Sunday

Low interest rates for economic recovery

We cut interest rates.

This makes:



a. consumption rise
b. exchange rate fall (hot money) thus exports (multiplier) increase
c. savings down
d. investment up
e. imports (SPICED) now more expensive
f. demand up, unemployment down thus government spending down
g. more working, tax revenue up
h. mortgages down, discretionary spending up, more spending

Thus economic problems solved...aren't they?

But maybe we should RAISE interest rates?

When individuals choose to save part of their income, they free resources (that otherwise would have been used to make consumer goods) for the production of capital goods, i.e., plant equipment and machinery. And it is through investment in the production of more and better capital goods that the society creates the ability to make more and better consumer goods over time. Savings — and the wise investment of that savings by private businesses — is what is the source of a rising standard of living and real job opportunities in the long run.

Money is the medium of exchange — it is the means through which individuals are more able to exchange efficiently and economically with one another, including transferring savings from lenders to borrowers. Creating more money does not create more capital goods. Creating more money merely means that people have more pieces of paper with which to bid against each other in the attempt to acquire control over resources and commodities in the market. In other words, the ultimate result of a monetary expansion, in an attempt to stimulate trade and jobs, is a rise in prices in general in the economy, i.e., price inflation.But in the intermediary stage between the time the supply of money is increased and prices in general in the economy have increased, there often appears the illusion of economic prosperity and productive investment. But it is a transitory prosperity and an unstable investment climate. The prosperity lasts only as long as the inflationary process keeps selling-prices rising sooner and faster than cost-prices. Artificial profit margins are the source of the appearance of prosperity, but inevitably cost increases catch up with rising sales prices, and the boom ends.

Furthermore, the lower rates of interest resulting from the monetary expansion made available for lending purposes in the banking system, induce a large number of additional investment projects to be undertaken that turn out to be unsustainable in the long run. Investment requires savings, i.e., the availability of resources for the construction and maintenance over time of new and improved capital goods. But some of these investment projects will have been started purely on the basis of the illusion of greater savings created by the availability of more money for lending purposes. When the inflation finally ends or slows down, these investments will be found to lack the necessary savings base to sustain them. Hence, the investment boom produced by the monetary expansion has within it the seeds of a future investment recession.

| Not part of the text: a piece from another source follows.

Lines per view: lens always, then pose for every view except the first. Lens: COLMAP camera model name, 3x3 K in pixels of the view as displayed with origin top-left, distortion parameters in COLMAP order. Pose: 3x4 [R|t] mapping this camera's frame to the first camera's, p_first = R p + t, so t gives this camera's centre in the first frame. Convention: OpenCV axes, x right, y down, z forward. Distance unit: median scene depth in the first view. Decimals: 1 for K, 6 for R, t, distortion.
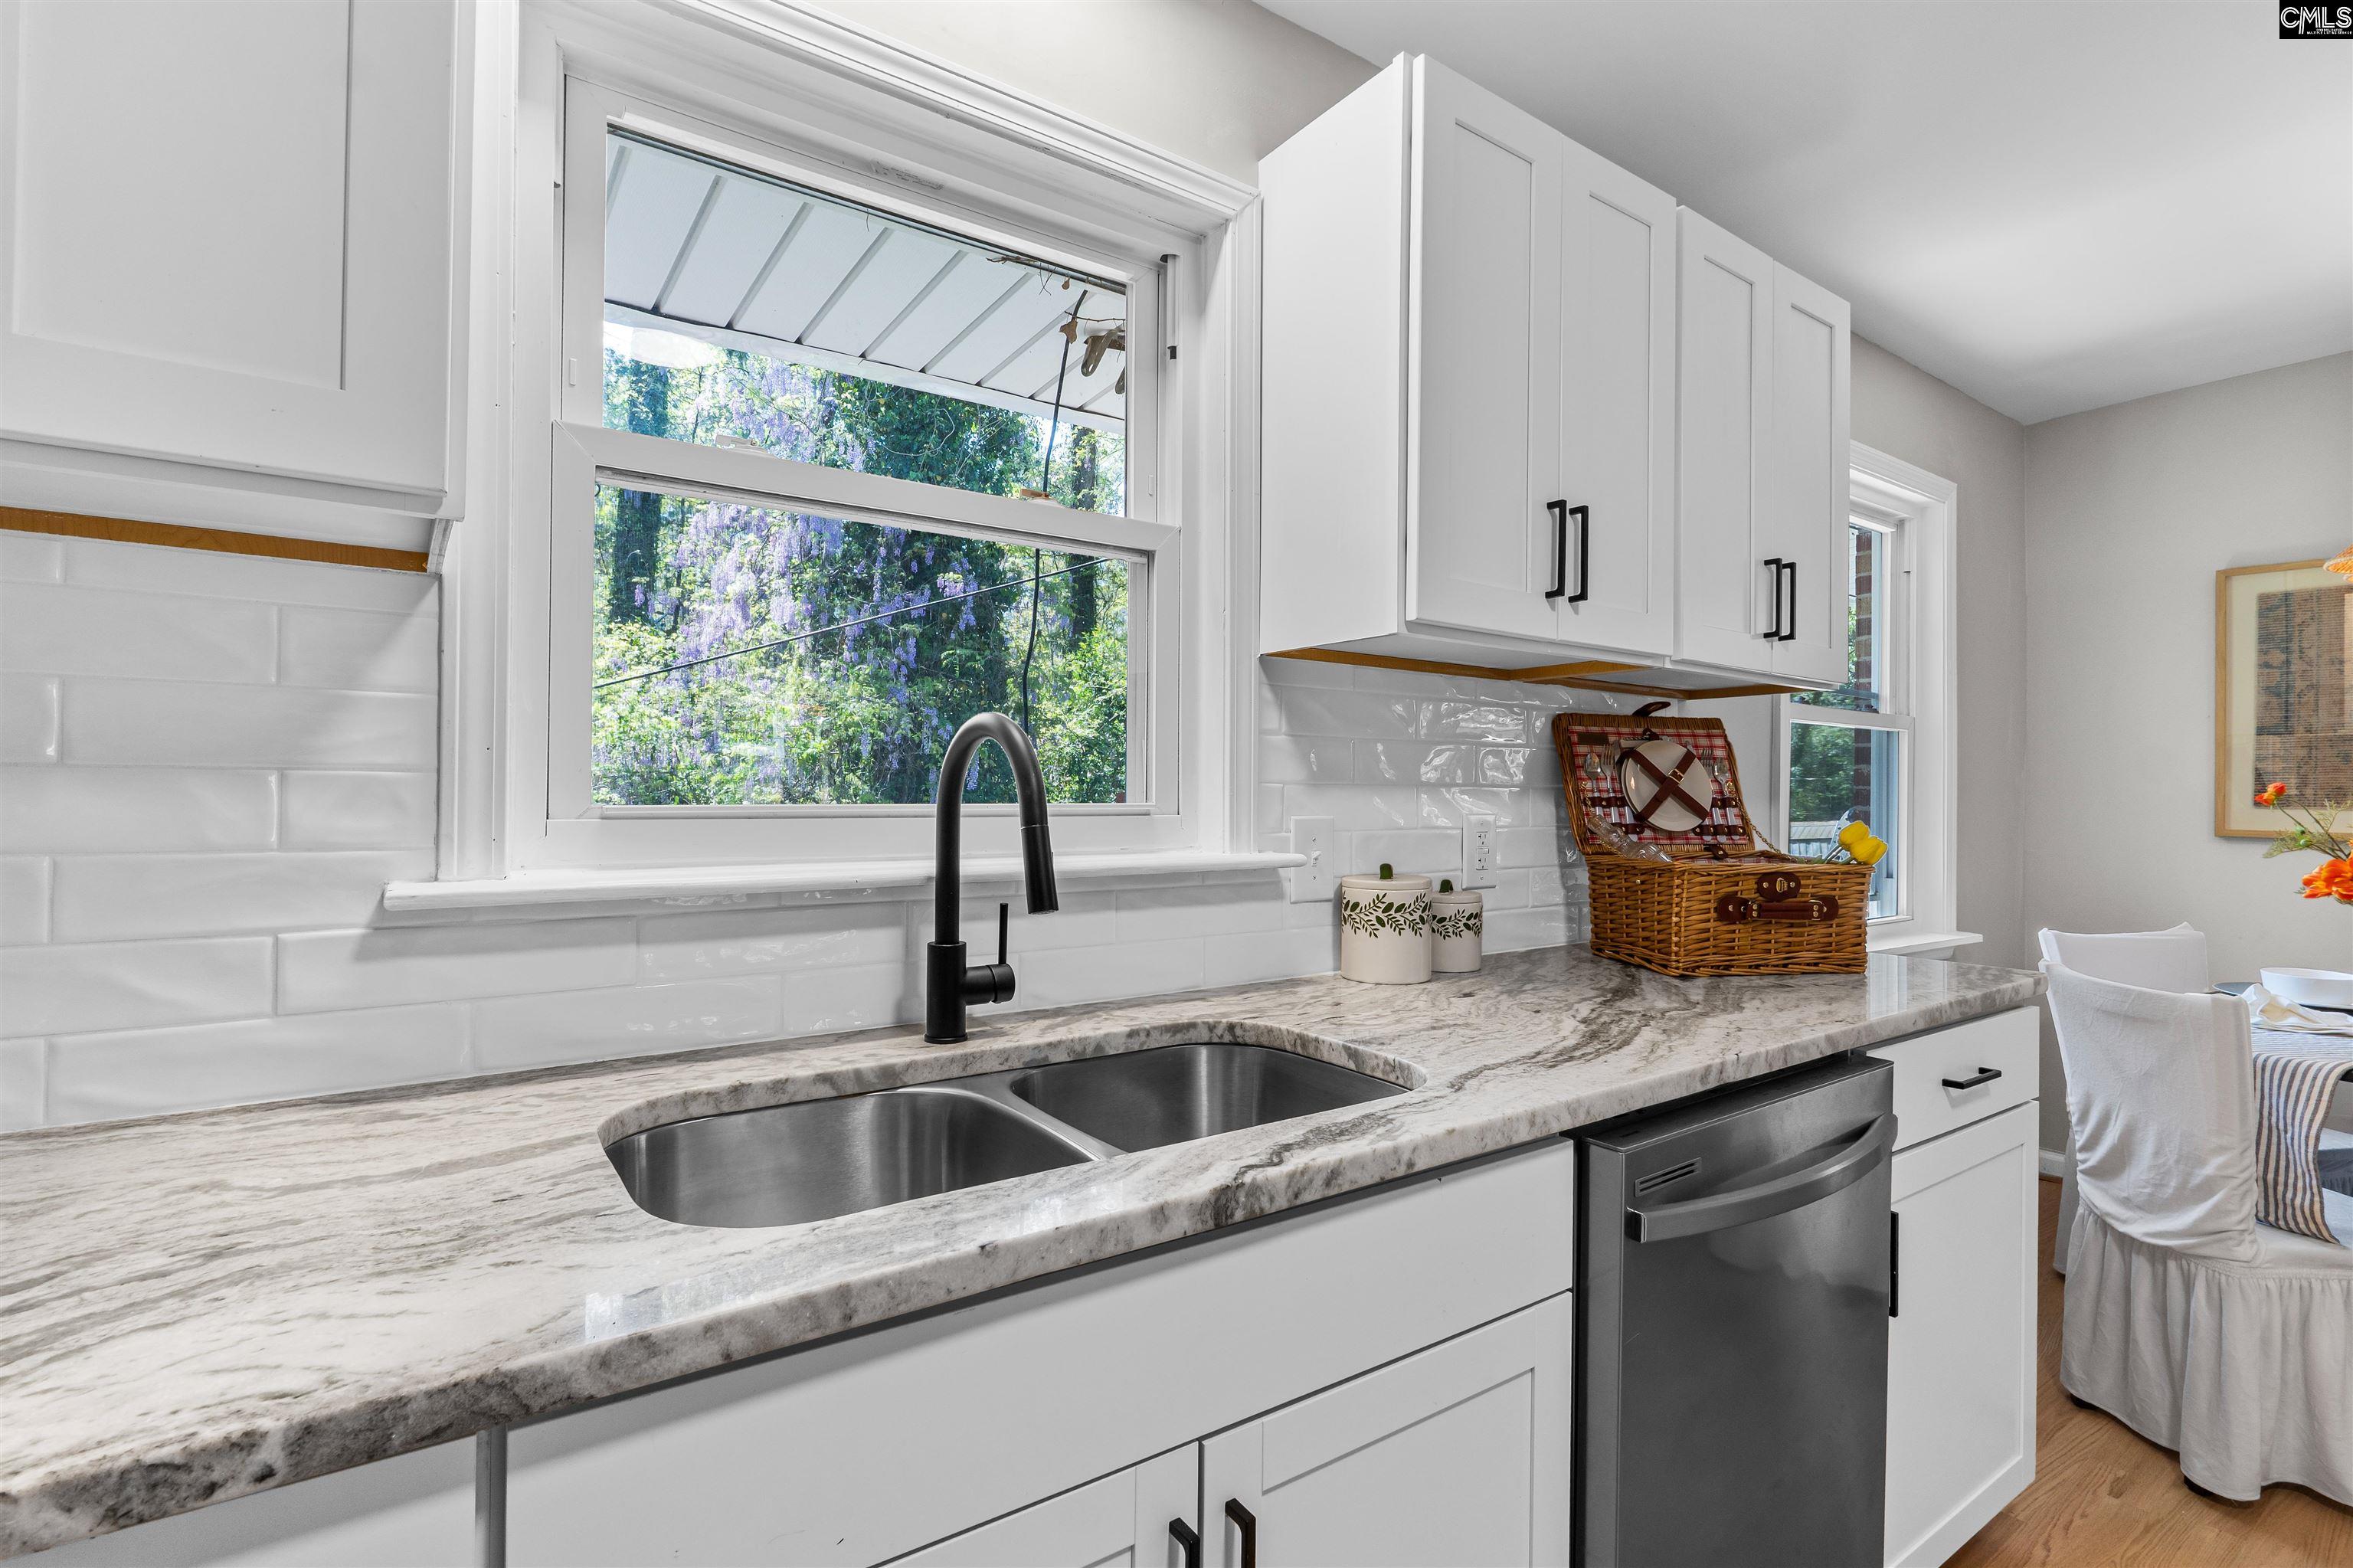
lens RADIAL K [[1096.0, 0, 1185.3], [0, 1096.0, 791.6], [0, 0, 1]] dist [-0.011049, 0.003773]
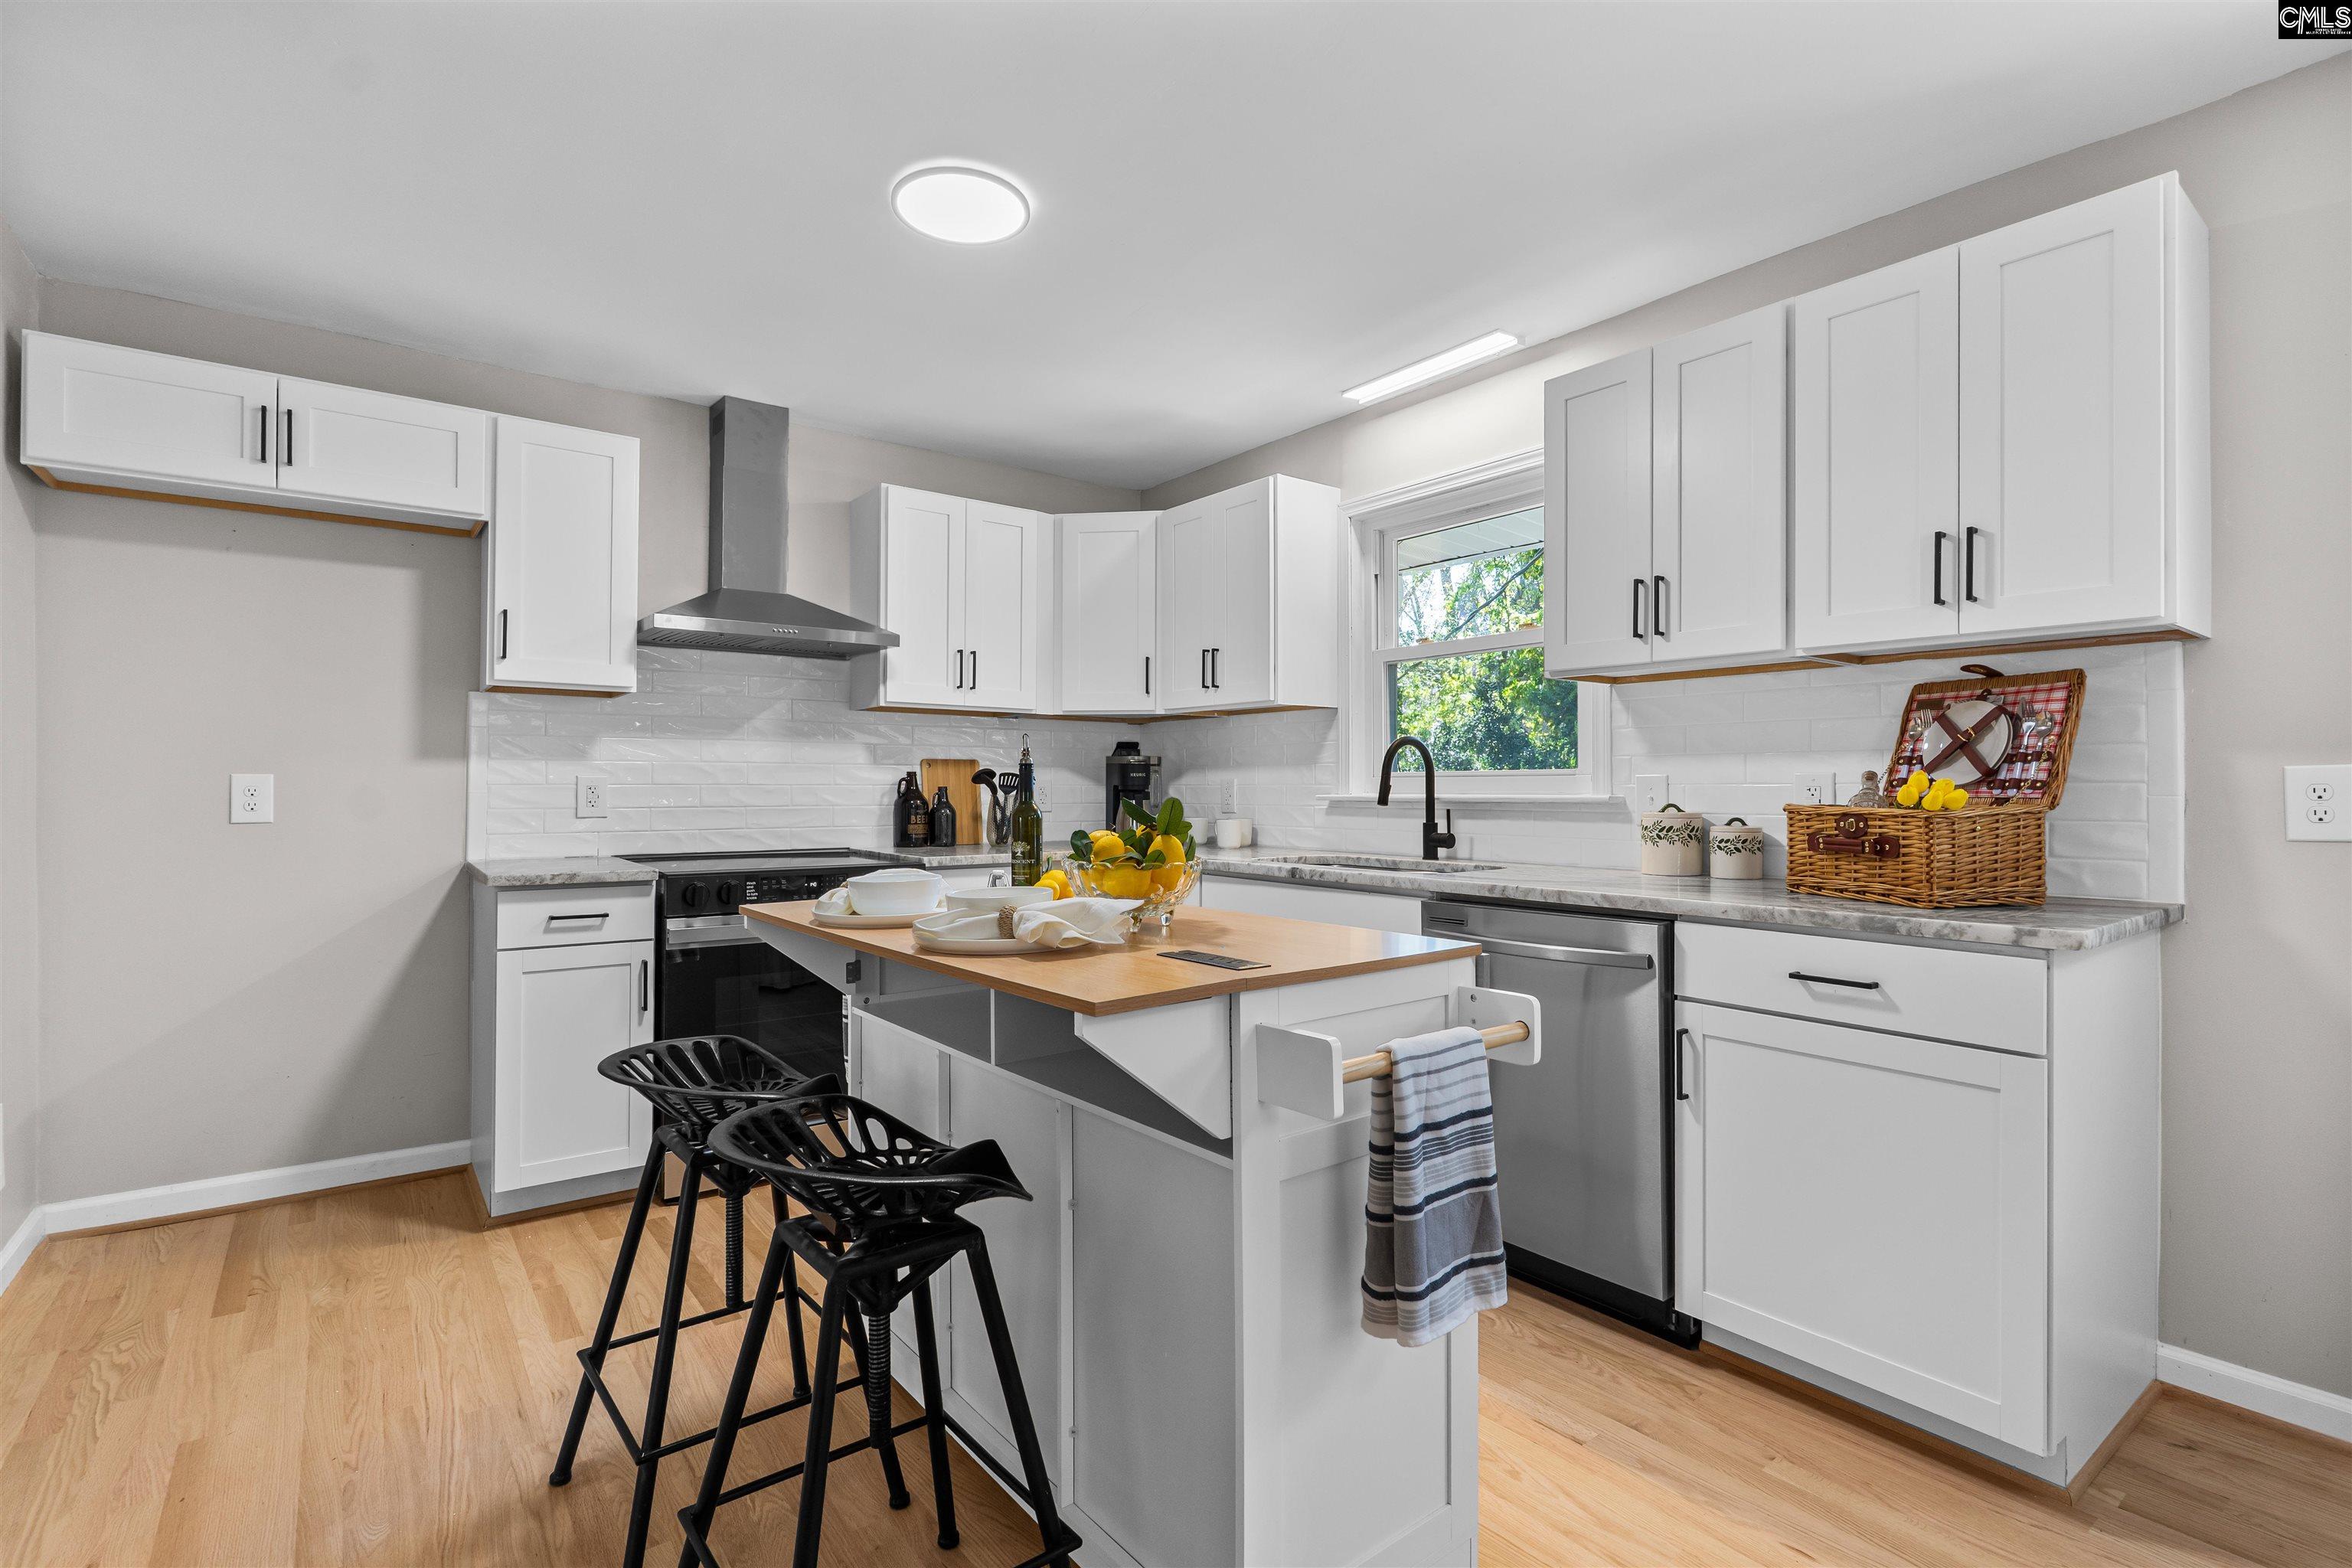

So -should we raise interest rates - or drop them?

1 comment:

  1. This seems to depend whether the government wants to expand the economy in the short or long run. Loosening monetary policy increasing the availibility to borrow pushes investment up. It is hard to say whether borrowing creates unsustainable investment in the long run. It seems that it depends on the nature of the projects. Raising interest rates can indeed cause a rise in savings, especially attracting hot money. However, it is hard to predict whether saving of individual consumers and domestic firms would go up. Higher interest rates will increase the costs of mortgage payments taking the potential savings money away.